I'm working on the Matasano Crypto Challenges but I'm running into an odd bug. I have a Seq of integers, and on a call to Seq.length (or Seq.sum), I get a 'System.InvalidOperationException' with the explanation of "The input sequence has an insufficient number of elements." Normally this error is associated with calling Seq.take or similar on an empty Seq, but this Seq is not empty nor is the call one that would normally cause such an exception.

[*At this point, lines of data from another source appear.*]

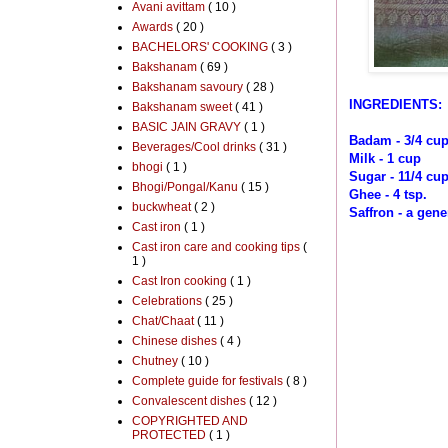
Avani avittam
( 10 )
Awards
( 20 )
BACHELORS' COOKING
( 3 )
Bakshanam
( 69 )
Bakshanam savoury
( 28 )
INGREDIENTS:
Bakshanam sweet
( 41 )
BASIC JAIN GRAVY
( 1 )
Badam - 3/4 cu
Beverages/Cool drinks
( 31 )
Milk - 1 cup
bhogi
( 1 )
Sugar - 11/4 cu
Bhogi/Pongal/Kanu
( 15 )
Ghee - 4 tsp.
buckwheat
( 2 )
Saffron - a gen
Cast iron
( 1 )
Cast iron care and cooking tips
(
1 )
Cast Iron cooking
( 1 )
Celebrations
( 25 )
Chat/Chaat
( 11 )
Chinese dishes
( 4 )
Chutney
( 10 )
Complete guide for festivals
( 8 )
Convalescent dishes
( 12 )
COPYRIGHTED AND
PROTECTED
( 1 )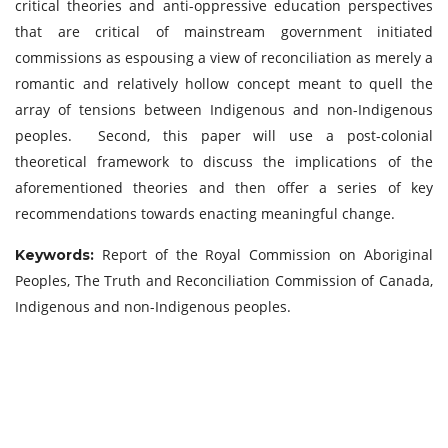
critical theories and anti-oppressive education perspectives
that are critical of mainstream government initiated
commissions as espousing a view of reconciliation as merely a
romantic and relatively hollow concept meant to quell the
array of tensions between Indigenous and non-Indigenous
peoples. Second, this paper will use a post-colonial
theoretical framework to discuss the implications of the
aforementioned theories and then offer a series of key
recommendations towards enacting meaningful change.
Report of the Royal Commission on Aboriginal
Keywords:
Peoples, The Truth and Reconciliation Commission of Canada,
Indigenous and non-Indigenous peoples.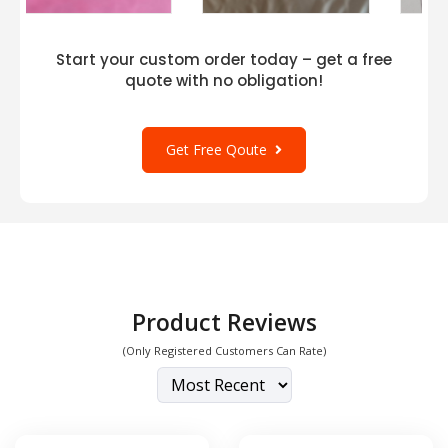
Start your custom order today – get a free
quote with no obligation!
Get Free Qoute
Product Reviews
(Only Registered Customers Can Rate)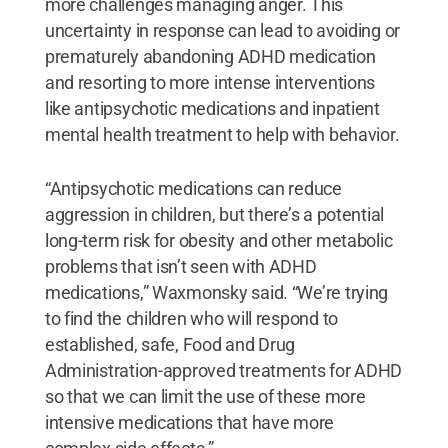
more challenges managing anger. This
uncertainty in response can lead to avoiding or
prematurely abandoning ADHD medication
and resorting to more intense interventions
like antipsychotic medications and inpatient
mental health treatment to help with behavior.
“Antipsychotic medications can reduce
aggression in children, but there’s a potential
long-term risk for obesity and other metabolic
problems that isn’t seen with ADHD
medications,” Waxmonsky said. “We’re trying
to find the children who will respond to
established, safe, Food and Drug
Administration-approved treatments for ADHD
so that we can limit the use of these more
intensive medications that have more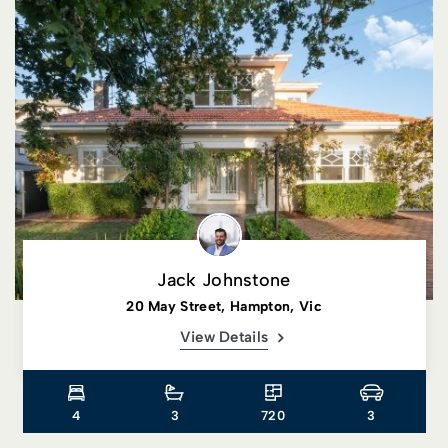
Jack Johnstone
20 May Street, Hampton, Vic
View Details
4
3
720
3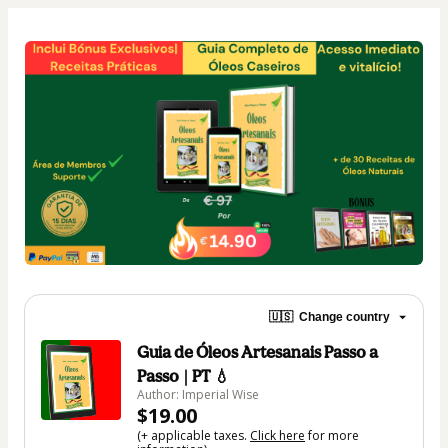
🇺🇸
Change country
Guia de Óleos Artesanais Passo a
Passo | PT 💧
Author: Imperial Wise
$19.00
(+ applicable taxes.
Click here
for more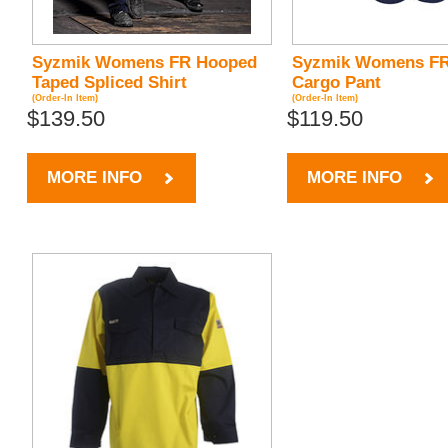
Syzmik Womens FR Hooped
Syzmik Womens FR
Taped Spliced Shirt
Cargo Pant
(Order-In Item)
(Order-In Item)
$139.50
$119.50
MORE INFO
MORE INFO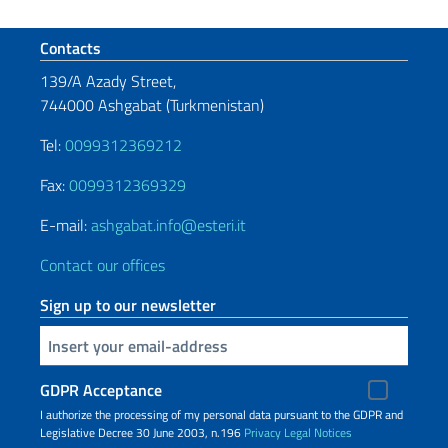
Footer section
Contacts
139/A Azady Street,
744000 Ashgabat (Turkmenistan)
Tel:
0099312369212
Fax:
0099312369329
E-mail:
ashgabat.info@esteri.it
Contact our offices
Sign up to our newsletter
Insert your email
GDPR Acceptance
I authorize the processing of my personal data pursuant to the GDPR and
Legislative Decree 30 June 2003, n.196
Privacy
Legal Notices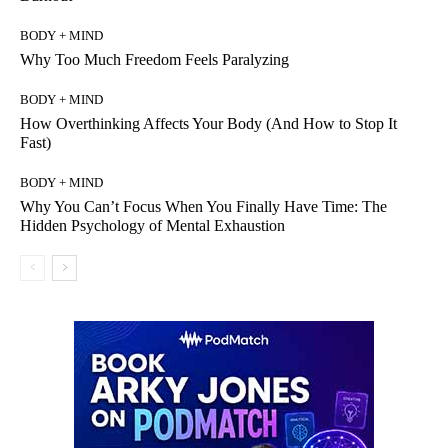
BODY + MIND
Why Too Much Freedom Feels Paralyzing
BODY + MIND
How Overthinking Affects Your Body (And How to Stop It
Fast)
BODY + MIND
Why You Can’t Focus When You Finally Have Time: The
Hidden Psychology of Mental Exhaustion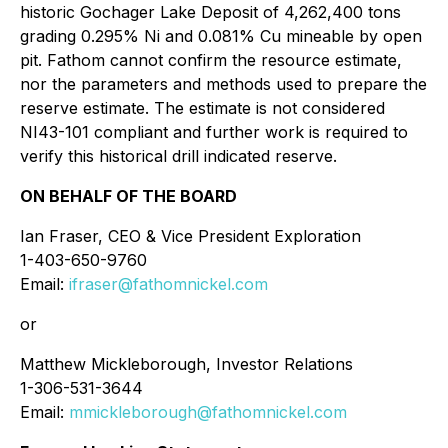
historic Gochager Lake Deposit of 4,262,400 tons
grading 0.295% Ni and 0.081% Cu mineable by open
pit. Fathom cannot confirm the resource estimate,
nor the parameters and methods used to prepare the
reserve estimate. The estimate is not considered
NI43-101 compliant and further work is required to
verify this historical drill indicated reserve.
ON BEHALF OF THE BOARD
Ian Fraser, CEO & Vice President Exploration
1-403-650-9760
Email:
ifraser@fathomnickel.com
or
Matthew Mickleborough, Investor Relations
1-306-531-3644
Email:
mmickleborough@fathomnickel.com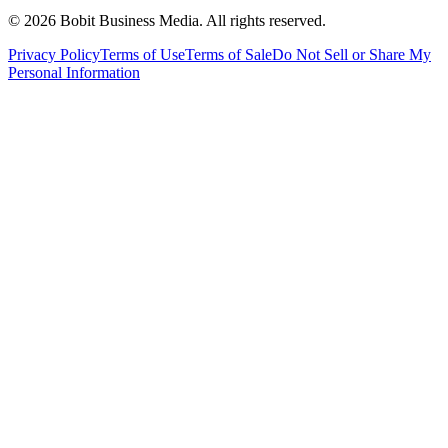
©
2026
Bobit Business Media. All rights reserved.
Privacy Policy
Terms of Use
Terms of Sale
Do Not Sell or Share My
Personal Information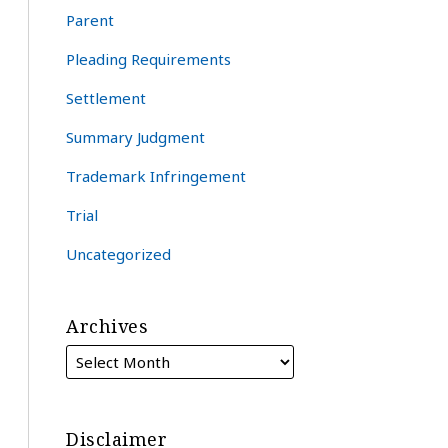
Parent
Pleading Requirements
Settlement
Summary Judgment
Trademark Infringement
Trial
Uncategorized
Archives
Disclaimer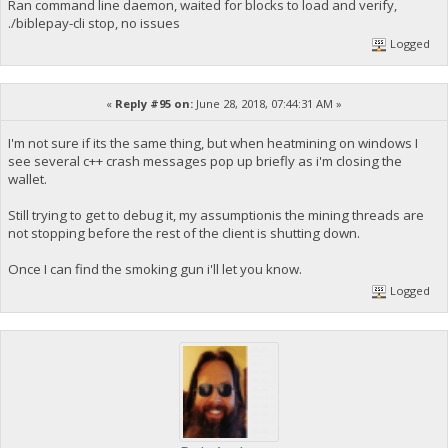
Ran command line daemon, waited for blocks to load and verify,
./biblepay-cli stop, no issues
Logged
«
Reply #95 on:
June 28, 2018, 07:44:31 AM »
I'm not sure if its the same thing, but when heatmining on windows I
see several c++ crash messages pop up briefly as i'm closing the
wallet.
Still trying to get to debug it, my assumptionis the mining threads are
not stopping before the rest of the client is shutting down.
Once I can find the smoking gun i'll let you know.
Logged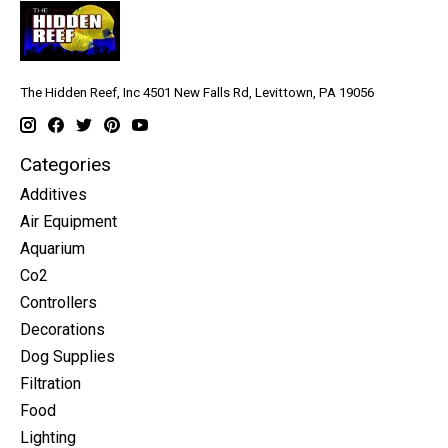
The Hidden Reef, Inc 4501 New Falls Rd, Levittown, PA 19056
Categories
Additives
Air Equipment
Aquarium
Co2
Controllers
Decorations
Dog Supplies
Filtration
Food
Lighting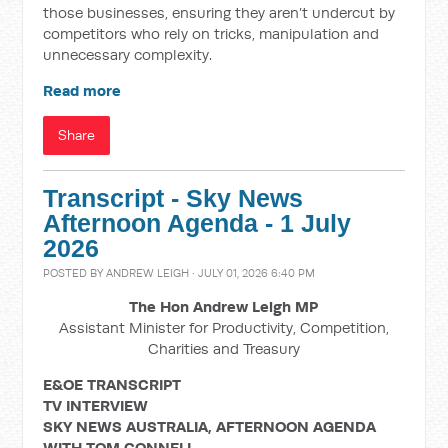
those businesses, ensuring they aren’t undercut by
competitors who rely on tricks, manipulation and
unnecessary complexity.
Read more
Share
Transcript - Sky News
Afternoon Agenda - 1 July
2026
POSTED BY
ANDREW LEIGH
· JULY 01, 2026 6:40 PM
The Hon Andrew Leigh MP
Assistant Minister for Productivity, Competition,
Charities and Treasury
E&OE TRANSCRIPT
TV INTERVIEW
SKY NEWS AUSTRALIA, AFTERNOON AGENDA
WITH TOM CONNELL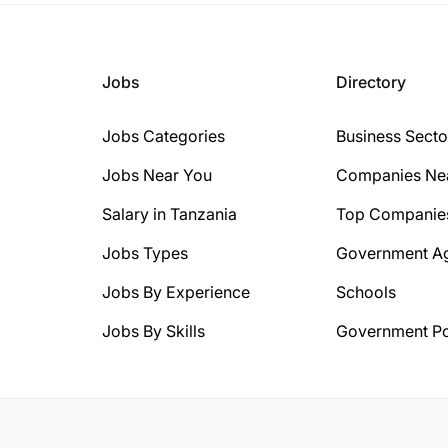
Jobs
Directory
Jobs Categories
Business Secto
Jobs Near You
Companies Ne
Salary in Tanzania
Top Companie
Jobs Types
Government A
Jobs By Experience
Schools
Jobs By Skills
Government Po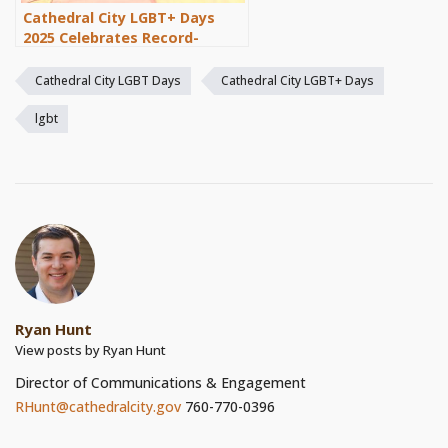
Cathedral City LGBT+ Days
2025 Celebrates Record-
Breaking Success
Cathedral City LGBT Days
Cathedral City LGBT+ Days
lgbt
Ryan Hunt
View posts by Ryan Hunt
Director of Communications & Engagement
RHunt@cathedralcity.gov
760-770-0396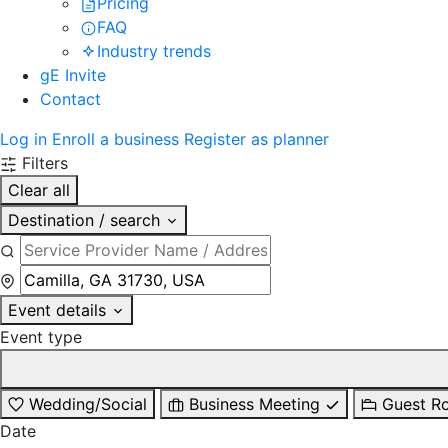
Pricing
FAQ
Industry trends
gE Invite
Contact
Log in
Enroll a business
Register as planner
Filters
Clear all
Destination / search
Event details
Event type
Wedding/Social
Business Meeting
Guest R
Date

let HammingDistance (b1:seq<byte>) (b2:seq<byte>) : int =
    let bytePairs = Seq.zip b1 b2
    let HammingWeight (b:byte) =
        let bitPositions = {0 .. 7}
        let isSet (byte1:byte) (offset:int) = if (byte1 &&& ((byte 1) <<< offset)) > (byte 0) then 1 else 0
        Seq.map (isSet b) bitPositions |> Seq.sum
    let HammingDistanceBytes (byte1, byte2) =
        HammingWeight (byte1 ^^^ byte2)
    let distances = Seq.map HammingDistanceBytes bytePairs
    printfn "Distances: %A" distances
    printfn "Distances length: %d" (Seq.length distances)
    Seq.sum distances

The last few lines of output before the exception follow:

Distances length: 1435
Distances: seq [3; 3; 1; 5; ...]
Distances length: 1436
Distances: seq [3; 6; 2; 1; ...]
Distances length: 1437
Distances: seq [0; 3; 2; 3; ...]
Distances length: 1438
Distances: seq [3; 3; 4; 2; ...]

Can anyone explain why this exception is happening, or give any steps I should take to further diagnose the problem?


Solution

  • The problem here was related to lazy evaluation - b2 could not have been generated in the first place, as it was derived from a larger list:

    // message:seq<byte>        
    let firstKeysizeBytes = Seq.take keysize message
    let secondKeysizeBytes = Seq.skip keysize message |> Seq.take keysize
    

    The exception just doesn't pop until the eventual sequence is forced to evaluate. The error message placement is extremely confusing, but such is life with lazy evaluation. I should probably move to using a strict sequential type.